Elle s’affaire en silence, ses gestes sont mécaniques. Alison attache les guirlandes aux arbres, les enroule autour des colonnes du patio. À chaque instant, elle s'arrête, tend l’oreille, elle sent cette sensation familière, oppressante. Quelque chose cloche, mais elle ne peut pas identifier quoi. Est-ce une ombre qui bouge derrière un arbre ? Un murmure étouffé ? Elle secoue la tête, essayant de se convaincre qu’elle se fait des idées. Pourtant, l’impression d’être observée persiste.
— Qui est là ?! Crie-t-elle, en se retournant de gauche à droite.
Mais personne ne répond. Addison inspire profondément. Elle s’efforce de calmer son esprit, se concentre sur les ballons qu’elle doit gonfler, des ballons aux couleurs vives, principalement roses et violets, comme Megan les aimait. Ses doigts tremblent légèrement alors qu’elle noue les ficelles et attache les ballons autour de la piscine. Elle regarde autour d’elle, le jardin qui se transforme en une scène parfaite pour une soirée en plein air.
Mais cette perfection est fragile, Addison le sait. Les décisions qu’elle prend sont calculé. Elle s’approche de la table en bois qu’elle a disposée près de la piscine, commence à y placer les petites bougies parfumées, leur flamme vacillante rappelle sa propre fragilité. Les senteurs de vanille et de lavande se diffusent lentement dans l’air, mais ne parviennent pas à apaiser son esprit en ébullition.
Soudain, un bruit derrière elle la fait sursauter. Elle se retourne brusquement, mais il n’y a rien. Seulement une légère brise qui agite les feuilles des arbres et fait claquer légèrement les guirlandes. Addison se passe une main sur le front, en essayant de chasser la tension qui monte en elle.
— C'est rien, pense-t-elle. Juste le vent.
Pourtant, son regard fouille les environs, elle s’attend presque à voir surgir quelqu’un de nulle part. Elle secoue la tête et retourne à son travail. Mais son esprit n’arrive pas à se calmer. La sensation de surveillance se fait plus insistante, plus lourde. Elle sent son souffle devenir court, son cœur s’accélère de manière incontrôlable. Les battements dans sa poitrine sont presque assourdissants. Le stress la submerge, et avant qu’elle ne puisse s’en rendre compte, une vague de panique la prend.
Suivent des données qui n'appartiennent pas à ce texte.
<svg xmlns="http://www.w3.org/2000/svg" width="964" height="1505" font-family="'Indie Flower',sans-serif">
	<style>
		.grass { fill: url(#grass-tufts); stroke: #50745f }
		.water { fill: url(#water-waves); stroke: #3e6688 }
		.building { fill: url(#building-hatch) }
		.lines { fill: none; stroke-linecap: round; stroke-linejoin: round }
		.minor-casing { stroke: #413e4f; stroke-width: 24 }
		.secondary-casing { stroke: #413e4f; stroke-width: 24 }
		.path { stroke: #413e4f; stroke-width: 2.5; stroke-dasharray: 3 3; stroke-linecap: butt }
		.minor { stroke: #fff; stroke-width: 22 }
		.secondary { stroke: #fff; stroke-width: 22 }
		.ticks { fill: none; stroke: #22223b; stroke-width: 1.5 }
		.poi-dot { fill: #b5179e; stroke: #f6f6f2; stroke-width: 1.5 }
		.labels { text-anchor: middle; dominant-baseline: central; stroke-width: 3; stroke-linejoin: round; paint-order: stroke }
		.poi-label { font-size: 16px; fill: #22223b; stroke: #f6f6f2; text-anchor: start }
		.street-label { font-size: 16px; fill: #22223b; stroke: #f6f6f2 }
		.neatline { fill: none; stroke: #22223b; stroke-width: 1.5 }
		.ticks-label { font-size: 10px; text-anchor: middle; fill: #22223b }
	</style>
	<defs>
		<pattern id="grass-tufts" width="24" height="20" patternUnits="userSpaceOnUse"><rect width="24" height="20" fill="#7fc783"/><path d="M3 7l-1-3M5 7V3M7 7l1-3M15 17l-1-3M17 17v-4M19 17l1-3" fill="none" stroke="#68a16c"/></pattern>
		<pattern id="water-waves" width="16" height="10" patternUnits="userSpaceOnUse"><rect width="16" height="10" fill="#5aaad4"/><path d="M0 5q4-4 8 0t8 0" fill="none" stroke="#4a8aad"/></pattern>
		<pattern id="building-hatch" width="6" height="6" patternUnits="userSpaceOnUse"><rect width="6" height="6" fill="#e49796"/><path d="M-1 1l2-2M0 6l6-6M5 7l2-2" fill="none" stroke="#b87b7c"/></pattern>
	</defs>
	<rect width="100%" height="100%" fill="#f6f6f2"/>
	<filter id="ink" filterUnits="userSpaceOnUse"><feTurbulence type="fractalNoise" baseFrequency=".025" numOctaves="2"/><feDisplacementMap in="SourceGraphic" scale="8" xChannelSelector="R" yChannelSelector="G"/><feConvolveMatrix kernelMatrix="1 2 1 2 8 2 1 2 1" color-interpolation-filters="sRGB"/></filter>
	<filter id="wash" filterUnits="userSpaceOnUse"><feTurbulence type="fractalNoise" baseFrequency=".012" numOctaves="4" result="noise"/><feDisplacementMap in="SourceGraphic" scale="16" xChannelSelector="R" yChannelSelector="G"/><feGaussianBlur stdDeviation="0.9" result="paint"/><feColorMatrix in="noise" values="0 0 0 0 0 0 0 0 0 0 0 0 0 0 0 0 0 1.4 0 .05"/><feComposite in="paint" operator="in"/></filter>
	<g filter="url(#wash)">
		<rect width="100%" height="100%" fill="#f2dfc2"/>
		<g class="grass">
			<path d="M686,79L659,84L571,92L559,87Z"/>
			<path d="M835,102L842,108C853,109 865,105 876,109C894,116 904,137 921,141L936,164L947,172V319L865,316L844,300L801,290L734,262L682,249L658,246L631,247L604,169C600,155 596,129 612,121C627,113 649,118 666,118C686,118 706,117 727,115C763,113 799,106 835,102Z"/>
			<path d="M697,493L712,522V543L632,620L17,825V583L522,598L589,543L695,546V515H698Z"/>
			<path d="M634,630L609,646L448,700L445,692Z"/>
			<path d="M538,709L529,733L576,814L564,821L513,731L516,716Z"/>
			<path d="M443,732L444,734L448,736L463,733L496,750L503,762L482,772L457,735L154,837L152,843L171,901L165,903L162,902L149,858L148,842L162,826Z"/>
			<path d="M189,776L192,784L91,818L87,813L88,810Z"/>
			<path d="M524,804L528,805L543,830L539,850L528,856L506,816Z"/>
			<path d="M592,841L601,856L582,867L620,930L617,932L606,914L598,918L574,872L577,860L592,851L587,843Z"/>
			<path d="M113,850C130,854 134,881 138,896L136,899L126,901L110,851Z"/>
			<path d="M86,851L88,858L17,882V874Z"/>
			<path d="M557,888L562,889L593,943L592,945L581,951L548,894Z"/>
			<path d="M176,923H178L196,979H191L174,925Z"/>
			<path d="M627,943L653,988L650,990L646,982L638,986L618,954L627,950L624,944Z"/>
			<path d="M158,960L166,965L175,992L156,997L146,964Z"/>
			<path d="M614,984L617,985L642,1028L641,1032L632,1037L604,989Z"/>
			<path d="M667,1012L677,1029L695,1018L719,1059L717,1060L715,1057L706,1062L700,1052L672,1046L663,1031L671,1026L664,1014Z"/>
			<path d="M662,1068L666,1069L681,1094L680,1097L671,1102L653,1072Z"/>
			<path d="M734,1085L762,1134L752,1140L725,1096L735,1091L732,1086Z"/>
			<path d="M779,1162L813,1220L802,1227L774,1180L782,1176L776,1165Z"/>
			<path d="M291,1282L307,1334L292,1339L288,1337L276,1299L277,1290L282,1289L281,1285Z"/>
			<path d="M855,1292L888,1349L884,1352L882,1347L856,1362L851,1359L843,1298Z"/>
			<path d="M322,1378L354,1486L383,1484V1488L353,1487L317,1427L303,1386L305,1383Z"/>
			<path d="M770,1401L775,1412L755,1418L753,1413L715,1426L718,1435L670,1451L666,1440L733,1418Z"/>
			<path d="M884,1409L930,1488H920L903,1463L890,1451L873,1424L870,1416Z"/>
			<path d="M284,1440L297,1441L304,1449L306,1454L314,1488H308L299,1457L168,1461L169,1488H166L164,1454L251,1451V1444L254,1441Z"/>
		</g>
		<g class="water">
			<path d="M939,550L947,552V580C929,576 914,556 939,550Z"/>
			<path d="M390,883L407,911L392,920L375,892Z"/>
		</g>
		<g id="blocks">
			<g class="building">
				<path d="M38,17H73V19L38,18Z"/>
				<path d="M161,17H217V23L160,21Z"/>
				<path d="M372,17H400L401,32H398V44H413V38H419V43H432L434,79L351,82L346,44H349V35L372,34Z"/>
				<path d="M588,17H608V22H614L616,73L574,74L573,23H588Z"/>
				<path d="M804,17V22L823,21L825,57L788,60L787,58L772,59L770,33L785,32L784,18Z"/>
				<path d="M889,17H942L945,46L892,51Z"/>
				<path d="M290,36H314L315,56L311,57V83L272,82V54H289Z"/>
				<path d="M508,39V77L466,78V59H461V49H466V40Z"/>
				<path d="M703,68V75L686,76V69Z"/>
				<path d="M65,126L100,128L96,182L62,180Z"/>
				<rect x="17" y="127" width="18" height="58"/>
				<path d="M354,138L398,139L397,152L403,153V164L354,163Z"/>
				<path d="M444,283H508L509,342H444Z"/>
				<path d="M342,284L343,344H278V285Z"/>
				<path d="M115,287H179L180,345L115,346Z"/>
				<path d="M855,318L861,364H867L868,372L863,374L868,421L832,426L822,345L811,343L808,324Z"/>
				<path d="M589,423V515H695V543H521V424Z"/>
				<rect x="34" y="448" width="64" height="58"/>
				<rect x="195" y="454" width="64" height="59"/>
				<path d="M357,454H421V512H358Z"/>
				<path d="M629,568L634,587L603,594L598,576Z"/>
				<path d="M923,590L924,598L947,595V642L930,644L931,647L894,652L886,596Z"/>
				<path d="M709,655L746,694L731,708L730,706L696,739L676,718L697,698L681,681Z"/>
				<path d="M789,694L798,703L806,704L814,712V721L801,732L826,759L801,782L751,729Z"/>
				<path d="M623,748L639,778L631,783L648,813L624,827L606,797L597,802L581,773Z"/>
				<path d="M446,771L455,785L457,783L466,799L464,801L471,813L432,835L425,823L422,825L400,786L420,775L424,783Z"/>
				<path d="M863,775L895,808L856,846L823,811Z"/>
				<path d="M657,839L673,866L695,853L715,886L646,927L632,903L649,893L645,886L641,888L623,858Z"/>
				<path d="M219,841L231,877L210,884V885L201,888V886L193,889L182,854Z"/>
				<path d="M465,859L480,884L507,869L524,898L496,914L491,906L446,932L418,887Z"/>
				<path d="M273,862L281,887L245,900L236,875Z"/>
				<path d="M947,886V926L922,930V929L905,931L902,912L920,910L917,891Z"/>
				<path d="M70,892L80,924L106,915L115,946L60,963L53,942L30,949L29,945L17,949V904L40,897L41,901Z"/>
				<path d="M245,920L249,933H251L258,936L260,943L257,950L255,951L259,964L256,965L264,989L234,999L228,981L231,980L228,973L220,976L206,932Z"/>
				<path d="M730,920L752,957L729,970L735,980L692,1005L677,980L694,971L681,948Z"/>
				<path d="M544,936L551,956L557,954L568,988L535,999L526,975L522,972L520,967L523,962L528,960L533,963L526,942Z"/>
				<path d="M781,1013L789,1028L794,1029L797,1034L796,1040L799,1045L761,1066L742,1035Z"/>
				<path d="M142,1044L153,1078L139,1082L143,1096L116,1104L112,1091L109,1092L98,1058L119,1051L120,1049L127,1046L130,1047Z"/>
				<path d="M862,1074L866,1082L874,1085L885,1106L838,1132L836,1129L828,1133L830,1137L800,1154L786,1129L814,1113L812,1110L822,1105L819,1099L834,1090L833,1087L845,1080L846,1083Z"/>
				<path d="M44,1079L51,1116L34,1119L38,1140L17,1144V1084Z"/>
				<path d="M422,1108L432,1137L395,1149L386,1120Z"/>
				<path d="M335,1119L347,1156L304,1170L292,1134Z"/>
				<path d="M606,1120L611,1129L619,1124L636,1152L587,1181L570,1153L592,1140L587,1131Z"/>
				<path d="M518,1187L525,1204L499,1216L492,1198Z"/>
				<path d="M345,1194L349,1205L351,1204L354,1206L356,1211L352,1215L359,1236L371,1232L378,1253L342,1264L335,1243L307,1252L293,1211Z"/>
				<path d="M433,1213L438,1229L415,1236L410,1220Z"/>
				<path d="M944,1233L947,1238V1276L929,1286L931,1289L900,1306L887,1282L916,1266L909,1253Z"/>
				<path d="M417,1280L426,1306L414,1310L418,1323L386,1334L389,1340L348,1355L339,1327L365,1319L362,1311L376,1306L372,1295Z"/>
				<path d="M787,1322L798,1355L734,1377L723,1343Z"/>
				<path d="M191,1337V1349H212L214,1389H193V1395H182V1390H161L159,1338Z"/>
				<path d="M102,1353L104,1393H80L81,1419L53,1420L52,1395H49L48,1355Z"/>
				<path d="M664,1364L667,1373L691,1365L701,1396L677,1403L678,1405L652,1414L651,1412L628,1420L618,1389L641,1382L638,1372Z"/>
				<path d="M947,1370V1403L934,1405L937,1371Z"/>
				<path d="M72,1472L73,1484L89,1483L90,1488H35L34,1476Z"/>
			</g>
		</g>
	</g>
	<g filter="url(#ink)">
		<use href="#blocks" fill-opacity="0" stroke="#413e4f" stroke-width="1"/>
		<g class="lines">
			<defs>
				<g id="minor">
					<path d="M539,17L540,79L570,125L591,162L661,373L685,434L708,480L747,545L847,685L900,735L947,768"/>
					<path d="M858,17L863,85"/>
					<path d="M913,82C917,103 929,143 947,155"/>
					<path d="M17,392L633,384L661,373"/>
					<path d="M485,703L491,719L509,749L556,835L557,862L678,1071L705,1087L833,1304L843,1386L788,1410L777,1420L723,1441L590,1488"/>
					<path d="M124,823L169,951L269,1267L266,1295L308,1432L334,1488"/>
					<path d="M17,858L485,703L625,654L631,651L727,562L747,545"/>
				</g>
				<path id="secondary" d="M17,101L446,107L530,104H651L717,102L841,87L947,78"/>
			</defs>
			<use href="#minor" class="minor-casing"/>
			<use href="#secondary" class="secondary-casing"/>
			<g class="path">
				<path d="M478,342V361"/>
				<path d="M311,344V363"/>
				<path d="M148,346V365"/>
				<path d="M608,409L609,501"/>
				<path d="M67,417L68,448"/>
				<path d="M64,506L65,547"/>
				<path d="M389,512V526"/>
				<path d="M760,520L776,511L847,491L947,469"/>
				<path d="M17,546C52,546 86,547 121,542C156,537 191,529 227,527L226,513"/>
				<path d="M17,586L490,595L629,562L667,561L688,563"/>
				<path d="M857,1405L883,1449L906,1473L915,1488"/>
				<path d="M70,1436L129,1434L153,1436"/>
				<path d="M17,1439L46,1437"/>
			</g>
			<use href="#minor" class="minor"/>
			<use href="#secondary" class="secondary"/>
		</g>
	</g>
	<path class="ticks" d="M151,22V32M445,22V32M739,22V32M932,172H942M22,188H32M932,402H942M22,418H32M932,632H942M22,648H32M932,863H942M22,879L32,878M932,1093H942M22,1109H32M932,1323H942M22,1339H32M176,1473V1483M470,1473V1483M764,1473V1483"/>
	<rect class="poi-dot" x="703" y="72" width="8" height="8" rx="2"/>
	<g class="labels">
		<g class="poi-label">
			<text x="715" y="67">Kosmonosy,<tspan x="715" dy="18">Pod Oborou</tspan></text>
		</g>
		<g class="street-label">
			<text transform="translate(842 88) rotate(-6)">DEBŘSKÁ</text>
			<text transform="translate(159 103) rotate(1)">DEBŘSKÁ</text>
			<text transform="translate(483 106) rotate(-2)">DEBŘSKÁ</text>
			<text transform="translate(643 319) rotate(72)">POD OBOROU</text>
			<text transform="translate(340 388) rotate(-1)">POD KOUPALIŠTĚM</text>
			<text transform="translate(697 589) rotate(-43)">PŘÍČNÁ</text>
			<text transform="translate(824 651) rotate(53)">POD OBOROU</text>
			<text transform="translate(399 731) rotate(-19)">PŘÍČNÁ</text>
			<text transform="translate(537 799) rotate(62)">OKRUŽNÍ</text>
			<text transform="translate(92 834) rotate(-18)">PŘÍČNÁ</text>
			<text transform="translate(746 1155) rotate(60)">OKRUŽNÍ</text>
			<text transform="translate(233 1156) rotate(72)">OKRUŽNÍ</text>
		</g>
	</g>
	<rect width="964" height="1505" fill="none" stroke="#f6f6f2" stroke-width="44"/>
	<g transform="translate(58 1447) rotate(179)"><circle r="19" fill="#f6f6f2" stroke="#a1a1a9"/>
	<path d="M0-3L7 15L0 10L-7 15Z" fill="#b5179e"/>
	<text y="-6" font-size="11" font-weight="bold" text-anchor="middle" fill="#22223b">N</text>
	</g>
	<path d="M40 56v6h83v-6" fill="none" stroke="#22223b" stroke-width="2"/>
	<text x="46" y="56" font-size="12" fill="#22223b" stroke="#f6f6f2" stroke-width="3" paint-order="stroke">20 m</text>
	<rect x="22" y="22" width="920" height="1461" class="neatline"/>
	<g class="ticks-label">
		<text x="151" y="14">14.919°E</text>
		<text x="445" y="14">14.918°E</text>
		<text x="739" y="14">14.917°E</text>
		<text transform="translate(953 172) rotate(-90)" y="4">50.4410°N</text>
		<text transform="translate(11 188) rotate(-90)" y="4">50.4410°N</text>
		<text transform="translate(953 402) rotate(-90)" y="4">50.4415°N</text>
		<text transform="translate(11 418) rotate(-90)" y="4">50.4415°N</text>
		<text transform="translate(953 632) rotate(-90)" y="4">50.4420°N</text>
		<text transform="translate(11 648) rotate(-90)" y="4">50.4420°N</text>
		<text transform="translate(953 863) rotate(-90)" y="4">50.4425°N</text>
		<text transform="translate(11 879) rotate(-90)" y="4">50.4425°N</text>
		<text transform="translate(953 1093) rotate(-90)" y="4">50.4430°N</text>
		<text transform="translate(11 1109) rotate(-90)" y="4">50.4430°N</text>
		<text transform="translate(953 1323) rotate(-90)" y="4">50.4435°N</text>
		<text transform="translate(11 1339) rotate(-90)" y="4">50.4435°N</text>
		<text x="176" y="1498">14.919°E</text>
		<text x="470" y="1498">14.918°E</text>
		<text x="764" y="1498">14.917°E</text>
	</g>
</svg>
Addison se fige, elle est incapable de bouger, elle a les yeux écarquillés, ses mains tremblent. La jeune fille regarde autour d’elle, cherche inlassablement d’où vient cette sensation d’observation, mais il n’y a personne. Juste le jardin, paisible et silencieux, et pourtant elle est convaincue que quelqu’un la regarde. Que quelqu’un, quelque part, attend son moment.
Ses mains s’agrippent au bord de la table, ses jointures blanchissent sous la pression. Sa respiration devient saccadée, incontrôlable, ses poumons peinent à capter l’air. Elle ferme les yeux, puis se rappeler les exercices de respiration que sa mère lui a enseignés. Inspirer profondément. Expirer lentement. Une fois. Deux fois. Les battements frénétiques de son cœur ralentissent peu à peu, l’air entre correctement dans ses poumons. Elle rouvre les yeux, les doigts toujours crispés sur le bois. Elle inspire une dernière fois, plus calmement cette fois-ci. "Je vais bien," murmure-t-elle pour elle-même, même si une partie d’elle refuse d’y croire. Elle relâche doucement la table et passe une main dans ses cheveux pour se redonner contenance.
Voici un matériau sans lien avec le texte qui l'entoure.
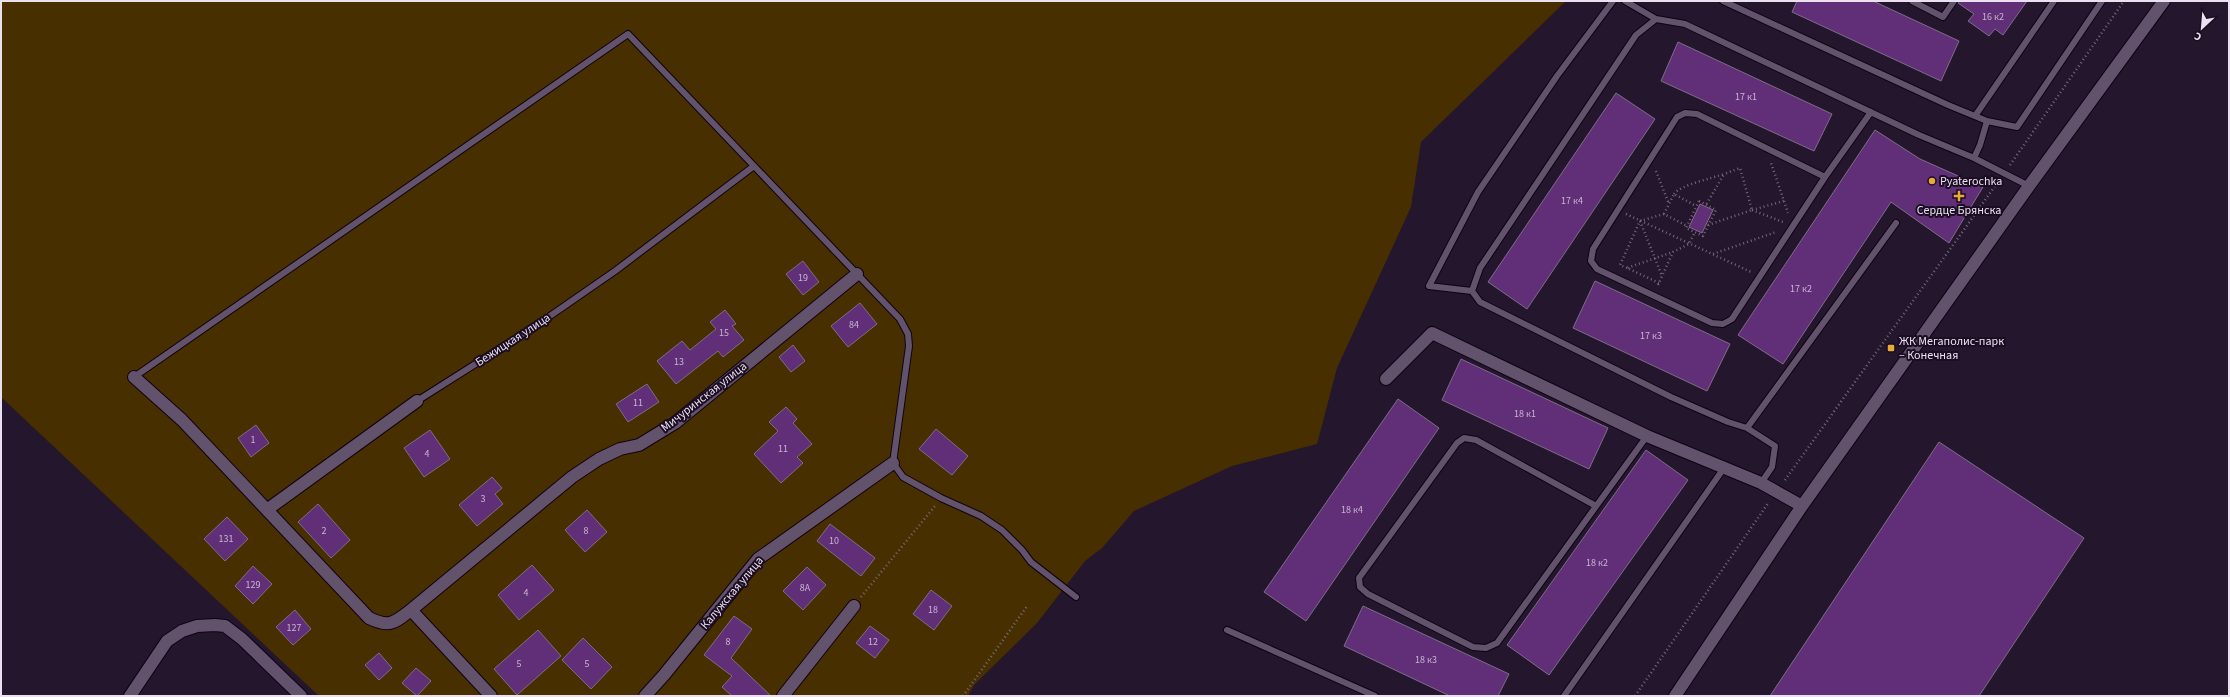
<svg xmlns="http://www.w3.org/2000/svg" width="2230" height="697" viewBox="0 0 2230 697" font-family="'Source Sans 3',sans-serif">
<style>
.green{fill:#482f00}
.building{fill:#602f77;stroke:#7e6d88}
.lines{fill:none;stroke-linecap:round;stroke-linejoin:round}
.service-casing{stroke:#0d0313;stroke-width:8}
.minor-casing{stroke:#0d0313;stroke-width:14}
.path{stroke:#76697c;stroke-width:2.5;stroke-dasharray:1 3;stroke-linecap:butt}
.service{stroke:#63526b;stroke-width:6}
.minor{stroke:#63526b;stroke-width:12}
.poi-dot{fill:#eaaa38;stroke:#1b0d22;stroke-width:1.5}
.labels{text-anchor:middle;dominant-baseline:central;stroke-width:4;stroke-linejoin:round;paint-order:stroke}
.number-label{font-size:10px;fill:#c8b4d1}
.poi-label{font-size:12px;fill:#eae0ef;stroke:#1b0d22;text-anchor:start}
.street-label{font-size:12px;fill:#eae0ef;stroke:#1b0d22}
</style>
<rect width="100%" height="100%" fill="#24162c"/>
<path class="green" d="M1,1H1566L1421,142L1411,207L1337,368L1317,444L1232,466L1134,511L1102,548L1085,561L1037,623L974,685L968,696H319L1,397Z"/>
<path class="building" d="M1797,1H1873L1959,41L1941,81L1792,12Z
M1958,1H2027L2003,35L1995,29L1989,36L1968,21L1974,14L1958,3Z
M1678,42L1832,114L1814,151L1661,81Z
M1616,93L1655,119L1527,309L1488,282Z
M1875,130L1920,159L1983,187L1949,243L1891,202L1783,364L1738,335Z
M1700,204L1713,210L1702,233L1689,227Z
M803,261L819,282L803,295L786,274Z
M1595,281L1730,344L1707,391L1573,328Z
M860,303L877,324L848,347L831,326Z
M725,310L736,324L732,326L744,340L723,357L718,351L676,384L657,361L682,341L690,350L716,329L710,322Z
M793,345L805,361L791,372L779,357Z
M1461,359L1608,428L1589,469L1442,400Z
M647,384L659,402L628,422L616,404Z
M1398,399L1439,428L1306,621L1264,592Z
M786,407L797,419L793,423L812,444L797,457L803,463L781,483L754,454L778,431L769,422Z
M256,425L269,443L251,457L238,438Z
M936,429L968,456L952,475L919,449Z
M430,430L450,459L424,477L404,448Z
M1939,442L2084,538L1979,696H1770Z
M1646,450L1688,480L1549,675L1507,645Z
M492,477L502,488L495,494L503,504L477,526L459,505Z
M318,504L350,540L331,558L298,522Z
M587,510L607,532L585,552L565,530Z
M227,517L248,539L225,561L204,539Z
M830,524L875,558L861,576L817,541Z
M532,565L554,590L519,620L498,595Z
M253,566L272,584L253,604L235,586Z
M807,567L826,585L803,610L783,591Z
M931,590L952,606L934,630L913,614Z
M1363,606L1509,674L1498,696H1450L1344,646Z
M295,610L311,629L293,645L276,627Z
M734,616L752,629L731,658L771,696H732L722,687L732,676L704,655Z
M870,626L889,640L875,658L856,643Z
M538,630L561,656L517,695L494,669Z
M583,638L612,667L591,689L562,660Z
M379,653L392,668L379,680L365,665Z
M416,668L431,681L417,696L402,683Z"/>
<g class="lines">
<g class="service-casing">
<path id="service" d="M1613,1L1557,76L1478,192L1429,286L1472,291L1480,302L1671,397L1728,422L1747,428
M1625,1L1656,19
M1723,1L1948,105L1987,121L2017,127L2102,1
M1912,1L1943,17L1954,1
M1975,116L2054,1
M1974,158L1980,145L1987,121
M1825,177L1697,114L1685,113L1677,117L1593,249L1591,261L1597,269L1712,323L1723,324L1732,319L1825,177L1871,112
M1472,291L1480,268L1636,35L1656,19L1685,24L1919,135L1974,158L2029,186
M134,377L628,34L900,319L908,334L909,346L893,463L903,477L941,498L981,516L1002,530L1022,550L1031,562L1076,597
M417,401L537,325L615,271L754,166
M1761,483L1772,467L1775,446L1747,428L1896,223
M1596,506L1476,440L1464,438L1457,443L1359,578L1360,587L1368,594L1473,647L1486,648L1497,643L1647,436
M1227,630L1375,696
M1564,696L1724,468"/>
</g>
<g class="minor-casing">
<path id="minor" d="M134,377L182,420L369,618C390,628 394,623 411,610L491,696
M1386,379L1432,333L1647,436L1761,483L1802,506
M268,509L417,401
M411,610L572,477L599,459L620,449L639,445L675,423L857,274
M130,696L167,641L182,631L197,626L215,625L225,626L242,639L301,696
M645,696L664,675L758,559L893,463
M783,696L854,606
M1675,696L1802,506L2029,186L2164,1"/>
</g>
<path class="path" d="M2010,165L2124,1
M1656,171L1669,204
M1674,194C1680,185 1713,178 1724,174L1706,205
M1699,201L1716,210L1703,236L1686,228Z
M1784,201L1788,213
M1752,210L1784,201L1771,163
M1752,210L1783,222
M1626,214L1751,272
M1664,214L1674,194L1696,206
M1640,221L1664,214L1687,226
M1708,225L1752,210L1740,168L1724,174
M1713,254L1776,232
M1627,268L1620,265L1640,221L1662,276
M1659,283L1627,268L1673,252
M1658,285L1673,252L1689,244L1695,232
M1785,480L1998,182
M861,597L935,506
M963,696L1028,605
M1635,696L1769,502"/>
<use href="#service" class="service"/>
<use href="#minor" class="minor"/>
</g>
<g class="poi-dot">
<circle cx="1932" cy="181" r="4"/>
<path d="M1957 190h4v4h4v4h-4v4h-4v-4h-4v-4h4z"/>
<rect x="1887" y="344" width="8" height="8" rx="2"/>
</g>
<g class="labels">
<g class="number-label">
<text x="1993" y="17">16 к2</text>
<text x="1746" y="97">17 к1</text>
<text x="1572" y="201">17 к4</text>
<text x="803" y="278">19</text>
<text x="1801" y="289">17 к2</text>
<text x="854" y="325">84</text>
<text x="724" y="333">15</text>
<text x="1651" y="336">17 к3</text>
<text x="679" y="362">13</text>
<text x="638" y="403">11</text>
<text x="1525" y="414">18 к1</text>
<text x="253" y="440">1</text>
<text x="783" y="449">11</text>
<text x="427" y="454">4</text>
<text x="483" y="499">3</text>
<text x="1352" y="510">18 к4</text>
<text x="324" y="531">2</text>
<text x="586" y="531">8</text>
<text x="226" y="539">131</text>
<text x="834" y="541">10</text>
<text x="1597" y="563">18 к2</text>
<text x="253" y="585">129</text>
<text x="805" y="588">8А</text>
<text x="526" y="593">4</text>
<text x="933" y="610">18</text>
<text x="294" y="628">127</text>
<text x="728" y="642">8</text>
<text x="873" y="642">12</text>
<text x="1426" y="660">18 к3</text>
<text x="519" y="664">5</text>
<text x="587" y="664">5</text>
</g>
<g class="poi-label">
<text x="1940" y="181">Pyaterochka</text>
<text x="1959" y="210" text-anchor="middle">Сердце Брянска</text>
<text x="1899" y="341">ЖК Мегаполис-парк<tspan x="1899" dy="14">– Конечная</tspan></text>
</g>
<g class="street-label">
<text transform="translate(513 340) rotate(-33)">Бежицкая улица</text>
<text transform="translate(704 397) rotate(-38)">Мичуринская улица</text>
<text transform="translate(732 593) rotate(-50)">Калужская улица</text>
</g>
</g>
<rect width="2230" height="697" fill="none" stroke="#eae0ef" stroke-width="4"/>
<g transform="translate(2202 28) rotate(206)" stroke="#1b0d22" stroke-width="3" paint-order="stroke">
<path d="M0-3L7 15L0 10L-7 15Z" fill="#eae0ef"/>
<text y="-6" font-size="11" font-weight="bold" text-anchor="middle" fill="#eae0ef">С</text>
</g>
</svg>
Ce n’est que son imagination. Elle a trop réfléchi à cette soirée, trop analysé les détails, les risques. Pourtant, la peur ne la quitte pas. Elle est bien là, tapie au fond d’elle, comme une bête sauvage prête à bondir au moindre signe de danger. Elle reprend son travail, cette fois plus vite, comme pour se prouver qu’elle est dans le contrôle total. Elle accroche les dernières guirlandes, ajuste les tables, place les boissons dans les glacières près de la piscine. La soirée doit être parfaite, pour elle, pour Megan, et pour ce tueur qu’elle espère attirer dans son piège.
— Il va venir, pense-t-elle avec certitude. Cet enfoiré va venir, et je serai putain de prête.
Alison termine les derniers ajustements, le jardin prend vie sous la lumière dorée du soleil couchant. Les guirlandes s’illuminent progressivement, et la piscine est plus calme que jamais. C'est enfin prêt. Addison contemple son œuvre, les guirlandes lumineuses scintille doucement à la tombée de la nuit, les ballons flottent légèrement au rythme de la brise, la piscine éclairée par les bougies parfumées, ça crée une atmosphère magique. Tout est exactement comme elle l’a imaginé.
— Parfait.
Pour la première fois depuis des jours, un sourire sincère de satisfaction étire ses lèvres. Ses petites touches reflètent l'anniversaire qu’elle avait voulu.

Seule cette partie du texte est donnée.